(Passage to read):
My positioning here wasn’t great, I have to say, and as riders lost wheels I found myself at the wrong end of the bunch and in danger of being a casualty of the crosswinds. I decided to make an effort to move to the front and eventually made it up to the head of the bunch. However, in the space of a few miles the riders that had already got a jump on the main bunch from the start and a couple of other riders including Craig had managed to get a decent gap and the break of six riders were now well up the road. A bit disappointing for my own racing ambitions, but at least I had a team mate out front.
As we took the turn for the quick tailwind descent of New Hey Road we could see the break had maybe 30 seconds on the rest of the bunch. A decent gap, but it was still early doors with a lot of racing left.
The interesting section of the course came after a sharp left hander down a fast narrow lane, joining the Yorkshire Water service road, quick right hander under the M62, followed by a very sharp left hander followed by a 50m ramp onto the unsurfaced track across Scammonden reservoir. This unsurfaced section was narrow, potholed and had a steep descending embankment on the RHS, this then led to the 1 in 5 concrete ramp which again was potholed and full of gravel, large tufts of grass and other hazards. Oh the joys! At the top of the ramp it was a sharp right hander and then a flat-ish 250m dash to the finish line before exiting the service road and taking a left hand turn back on to the crosswind section of Saddleworth Rd to start lap 2.
It was at this point I saw a rider in the distance standing at the side of the road. As we approached I saw it was Craig with wheel in hand. He’d tried desperately to loan a wheel off a number of marshals but to no avail. So unfortunately his race was over and he was ruing his bad luck as the course definitely suited him. But it now meant I was free to race.
I got in the chain of riders doing turns into the crosswind but it was evident that there were only 3 to 4 riders willing to commit to the chase so in frustration I attacked, I headed for the LH gutter and pressed on the pedals, looked over my shoulder and saw another rider was coming across so I moved out to the centre of the road to give shelter and continued to press on.

(Your goal):
In the race report, roughly how large a lead did the break have over the rest of the bunch at the turn onto New Hey Road?

(Given information):
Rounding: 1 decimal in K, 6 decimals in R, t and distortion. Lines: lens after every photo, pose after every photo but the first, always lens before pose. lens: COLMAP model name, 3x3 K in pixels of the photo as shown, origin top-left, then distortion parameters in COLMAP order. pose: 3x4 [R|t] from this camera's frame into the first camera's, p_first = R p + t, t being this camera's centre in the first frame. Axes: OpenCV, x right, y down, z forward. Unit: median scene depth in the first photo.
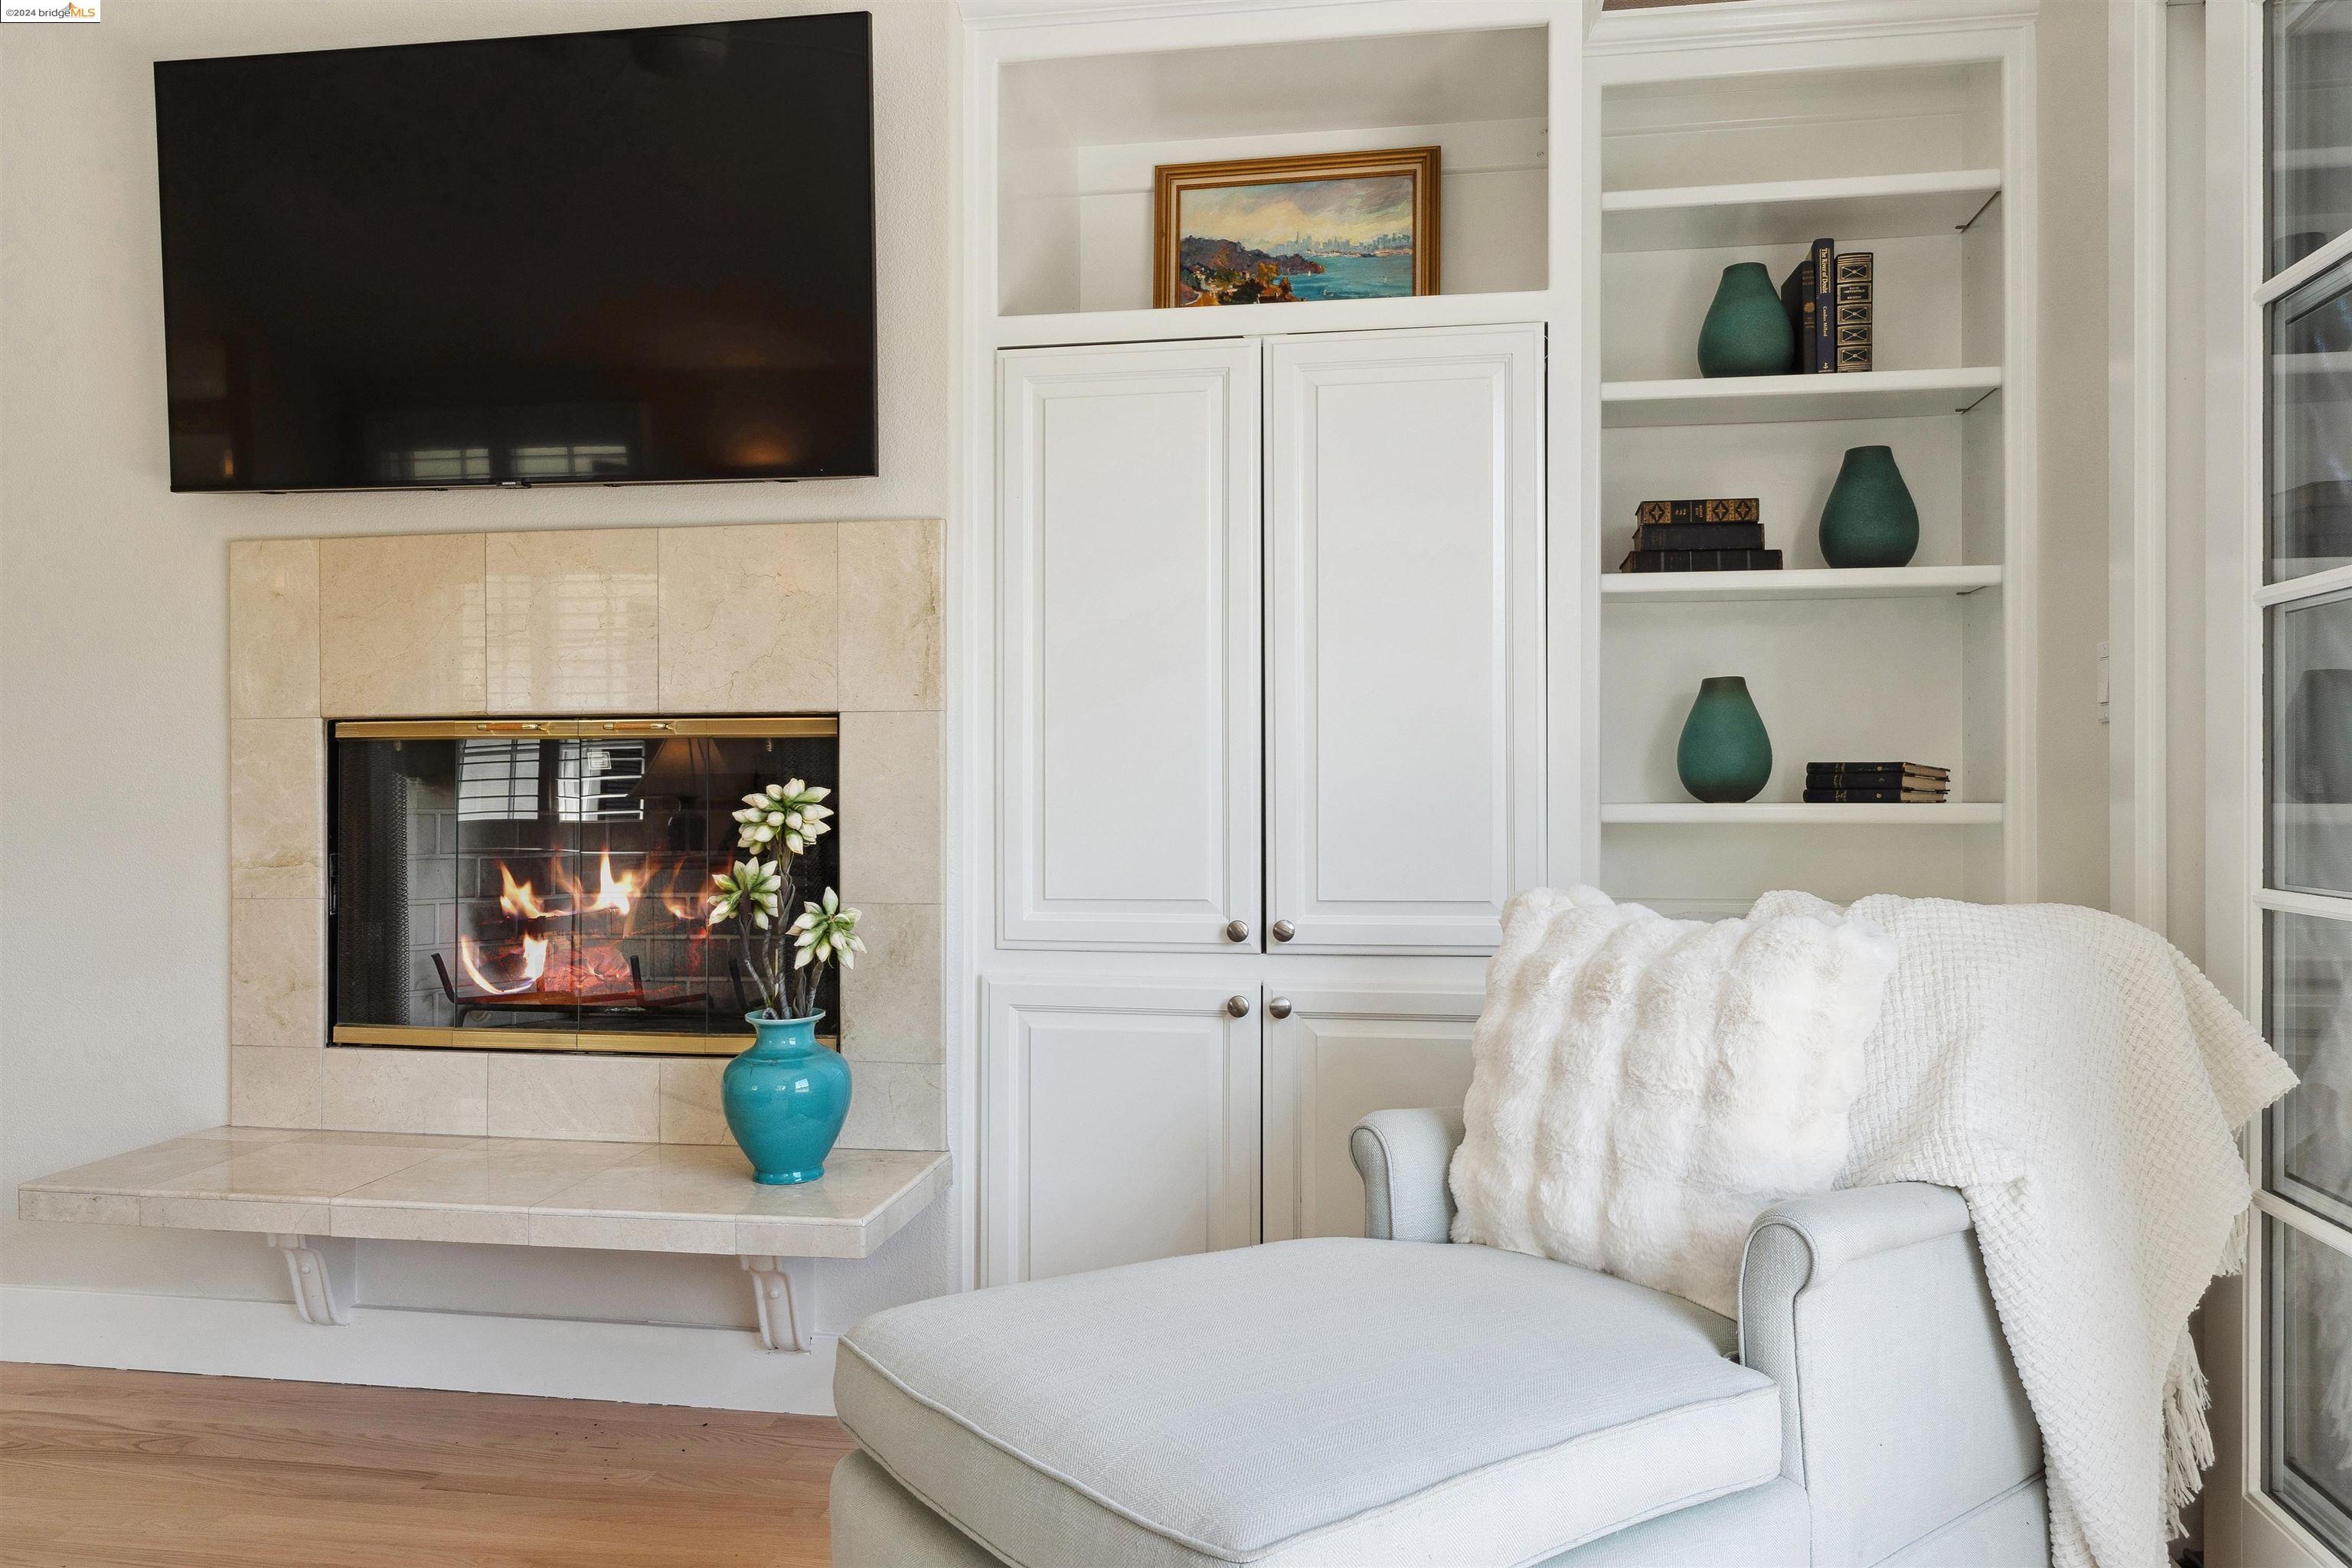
lens RADIAL K [[1697.9, 0, 1174.0], [0, 1697.9, 783.5], [0, 0, 1]] dist [0.008513, -0.012465]
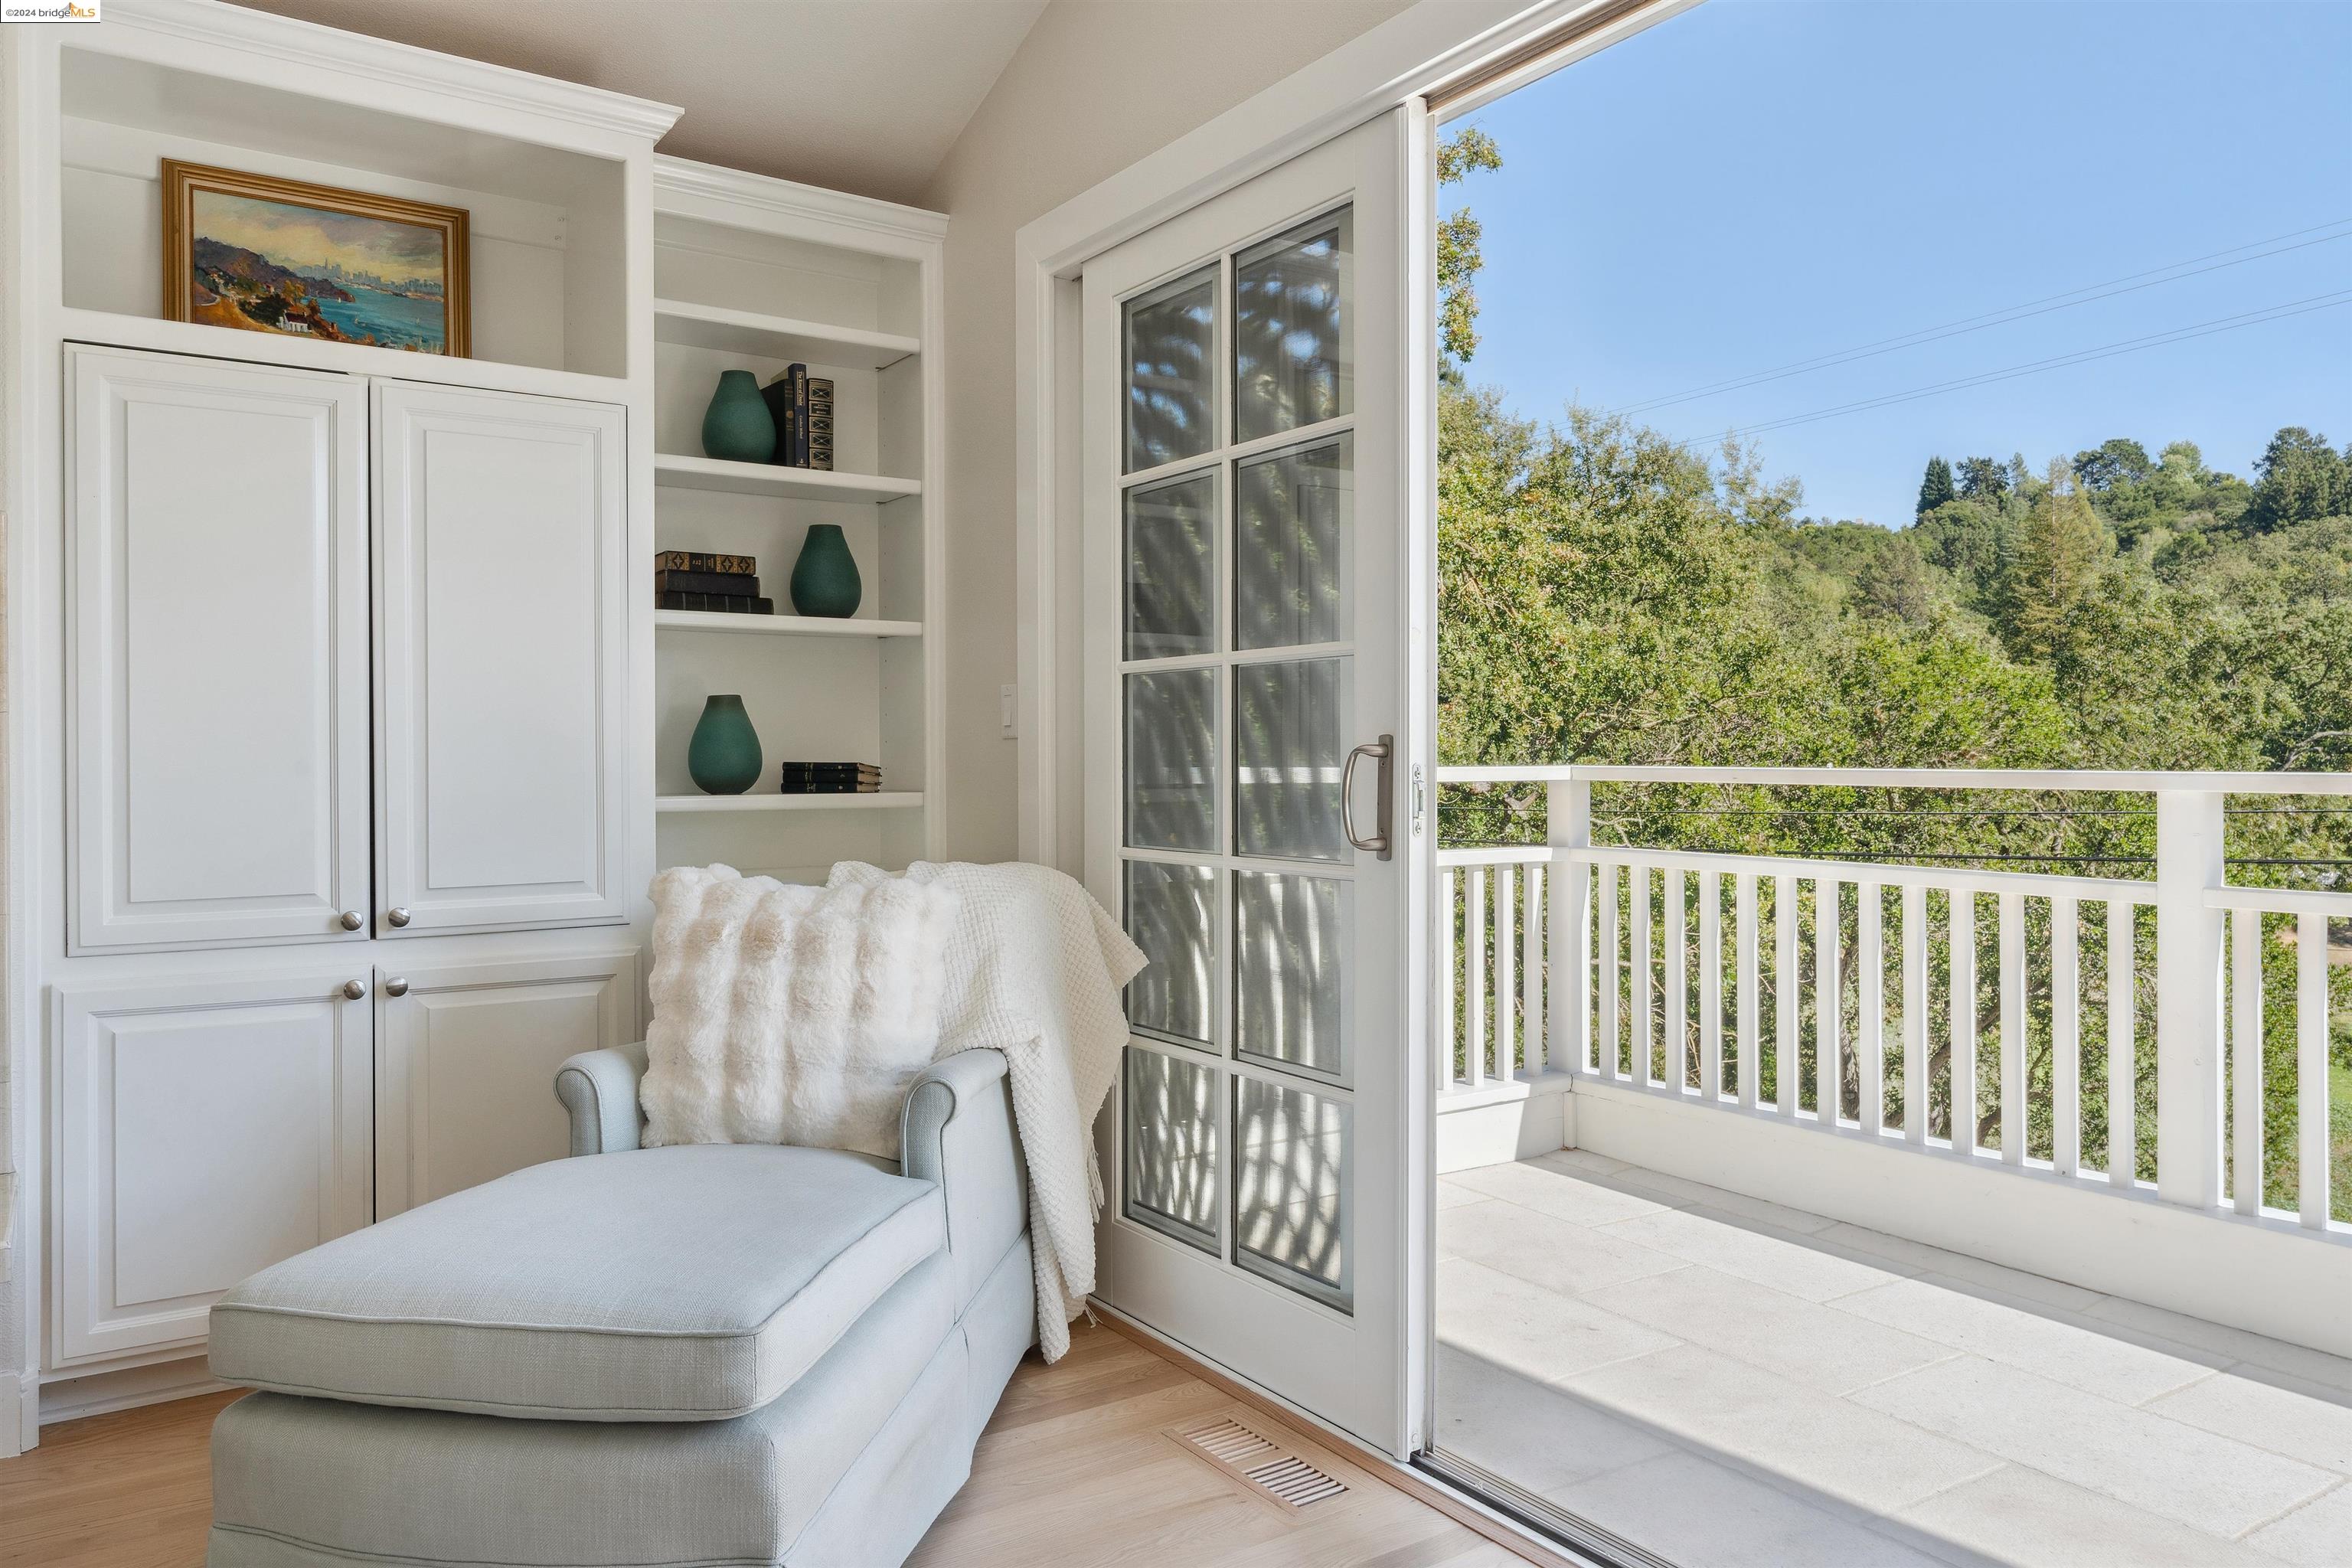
lens RADIAL K [[1626.1, 0, 1175.2], [0, 1626.1, 774.6], [0, 0, 1]] dist [0.011226, -0.001158]
pose [[0.722992, -0.007375, 0.690817, -0.292609], [-0.000731, 0.999934, 0.011440, -0.018838], [-0.690856, -0.008776, 0.722939, -0.117669]]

(Response):
About 30 seconds.